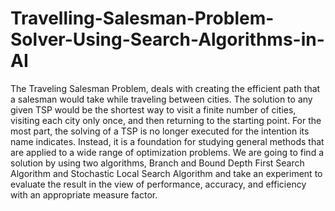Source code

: # Travelling-Salesman-Problem-Solver-Using-Search-Algorithms-in-AI
The Traveling Salesman Problem, deals with creating the efficient path that a salesman would take while traveling between cities. The solution to any given TSP would be the shortest way to visit a finite number of cities, visiting each city only once, and then returning to the starting point. For the most part, the solving of a TSP is no longer executed for the intention its name indicates. Instead, it is a foundation for studying general methods that are applied to a wide range of optimization problems. We are going to find a solution by using two algorithms, Branch and Bound Depth First Search Algorithm and Stochastic Local Search Algorithm and take an experiment to evaluate the result in the view of performance, accuracy, and efficiency with an appropriate measure factor. 
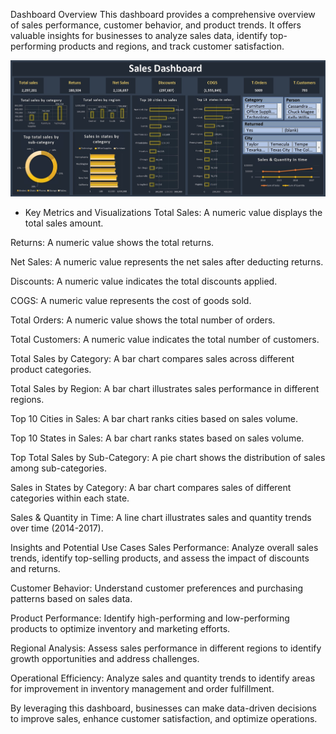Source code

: Dashboard Overview
This dashboard provides a comprehensive overview of sales performance, customer behavior, and product trends. It offers valuable insights for businesses to analyze sales data, identify top-performing products and regions, and track customer satisfaction.

![Dashboard Screenshot](images/sales%20dashboard.jpg)

* Key Metrics and Visualizations
Total Sales: A numeric value displays the total sales amount.

Returns: A numeric value shows the total returns.

Net Sales: A numeric value represents the net sales after deducting returns.

Discounts: A numeric value indicates the total discounts applied.

COGS: A numeric value represents the cost of goods sold.

Total Orders: A numeric value shows the total number of orders.

Total Customers: A numeric value indicates the total number of customers.

Total Sales by Category: A bar chart compares sales across different product categories.

Total Sales by Region: A bar chart illustrates sales performance in different regions.

Top 10 Cities in Sales: A bar chart ranks cities based on sales volume.

Top 10 States in Sales: A bar chart ranks states based on sales volume.

Top Total Sales by Sub-Category: A pie chart shows the distribution of sales among sub-categories.

Sales in States by Category: A bar chart compares sales of different categories within each state.

Sales & Quantity in Time: A line chart illustrates sales and quantity trends over time (2014-2017).

Insights and Potential Use Cases
Sales Performance: Analyze overall sales trends, identify top-selling products, and assess the impact of discounts and returns.

Customer Behavior: Understand customer preferences and purchasing patterns based on sales data.

Product Performance: Identify high-performing and low-performing products to optimize inventory and marketing efforts.

Regional Analysis: Assess sales performance in different regions to identify growth opportunities and address challenges.

Operational Efficiency: Analyze sales and quantity trends to identify areas for improvement in inventory management and order fulfillment.

By leveraging this dashboard, businesses can make data-driven decisions to improve sales, enhance customer satisfaction, and optimize operations.
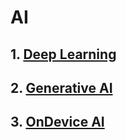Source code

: # AI  

## 1. [Deep Learning](1_DeepLearning.md)
## 2. [Generative AI](2_Generative_AI.md)
## 3. [OnDevice AI](3_OnDevice.md)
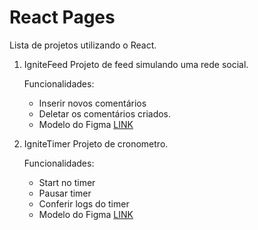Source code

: # React Pages
Lista de projetos utilizando o React.

1. IgniteFeed
Projeto de feed simulando uma rede social.
    
    Funcionalidades:
    - Inserir novos comentários
    - Deletar os comentários criados.
    - Modelo do Figma [LINK](https://www.figma.com/file/TFTcYvRBjrKurjyMaUjrFH/Ignite-Feed-(Community)?type=design&t=i1NA4i4z7wiedaPQ-6)

2. IgniteTimer
Projeto de cronometro.

    Funcionalidades:
    - Start no timer
    - Pausar timer
    - Conferir logs do timer
    - Modelo do Figma [LINK](https://www.figma.com/file/6IHdFyEOayIV4n2UkFDXmA/Ignite-Timer-(Community)?type=design&node-id=0-1&mode=design&t=f1hmhPSjvZq1w58c-0)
☆ ☆ ☆ ☆ ☆
§ INSTRUCTION
Rewrite all of these lines with "bar chart" replaced by "column chart" everywhere it occurs, leaving everything else unchanged. Leave the pictures out of your answer.

§ SOLVED PROBLEM
Source code

: # Travelling-Salesman-Problem-Solver-Using-Search-Algorithms-in-AI
The Traveling Salesman Problem, deals with creating the efficient path that a salesman would take while traveling between cities. The solution to any given TSP would be the shortest way to visit a finite number of cities, visiting each city only once, and then returning to the starting point. For the most part, the solving of a TSP is no longer executed for the intention its name indicates. Instead, it is a foundation for studying general methods that are applied to a wide range of optimization problems. We are going to find a solution by using two algorithms, Branch and Bound Depth First Search Algorithm and Stochastic Local Search Algorithm and take an experiment to evaluate the result in the view of performance, accuracy, and efficiency with an appropriate measure factor. 
Source code

: Dashboard Overview
This dashboard provides a comprehensive overview of sales performance, customer behavior, and product trends. It offers valuable insights for businesses to analyze sales data, identify top-performing products and regions, and track customer satisfaction.

![Dashboard Screenshot](images/sales%20dashboard.jpg)

* Key Metrics and Visualizations
Total Sales: A numeric value displays the total sales amount.

Returns: A numeric value shows the total returns.

Net Sales: A numeric value represents the net sales after deducting returns.

Discounts: A numeric value indicates the total discounts applied.

COGS: A numeric value represents the cost of goods sold.

Total Orders: A numeric value shows the total number of orders.

Total Customers: A numeric value indicates the total number of customers.

Total Sales by Category: A column chart compares sales across different product categories.

Total Sales by Region: A column chart illustrates sales performance in different regions.

Top 10 Cities in Sales: A column chart ranks cities based on sales volume.

Top 10 States in Sales: A column chart ranks states based on sales volume.

Top Total Sales by Sub-Category: A pie chart shows the distribution of sales among sub-categories.

Sales in States by Category: A column chart compares sales of different categories within each state.

Sales & Quantity in Time: A line chart illustrates sales and quantity trends over time (2014-2017).

Insights and Potential Use Cases
Sales Performance: Analyze overall sales trends, identify top-selling products, and assess the impact of discounts and returns.

Customer Behavior: Understand customer preferences and purchasing patterns based on sales data.

Product Performance: Identify high-performing and low-performing products to optimize inventory and marketing efforts.

Regional Analysis: Assess sales performance in different regions to identify growth opportunities and address challenges.

Operational Efficiency: Analyze sales and quantity trends to identify areas for improvement in inventory management and order fulfillment.

By leveraging this dashboard, businesses can make data-driven decisions to improve sales, enhance customer satisfaction, and optimize operations.
Source code

: # AI  

## 1. [Deep Learning](1_DeepLearning.md)
## 2. [Generative AI](2_Generative_AI.md)
## 3. [OnDevice AI](3_OnDevice.md)
Source code

: # React Pages
Lista de projetos utilizando o React.

1. IgniteFeed
Projeto de feed simulando uma rede social.
    
    Funcionalidades:
    - Inserir novos comentários
    - Deletar os comentários criados.
    - Modelo do Figma [LINK](https://www.figma.com/file/TFTcYvRBjrKurjyMaUjrFH/Ignite-Feed-(Community)?type=design&t=i1NA4i4z7wiedaPQ-6)

2. IgniteTimer
Projeto de cronometro.

    Funcionalidades:
    - Start no timer
    - Pausar timer
    - Conferir logs do timer
    - Modelo do Figma [LINK](https://www.figma.com/file/6IHdFyEOayIV4n2UkFDXmA/Ignite-Timer-(Community)?type=design&node-id=0-1&mode=design&t=f1hmhPSjvZq1w58c-0)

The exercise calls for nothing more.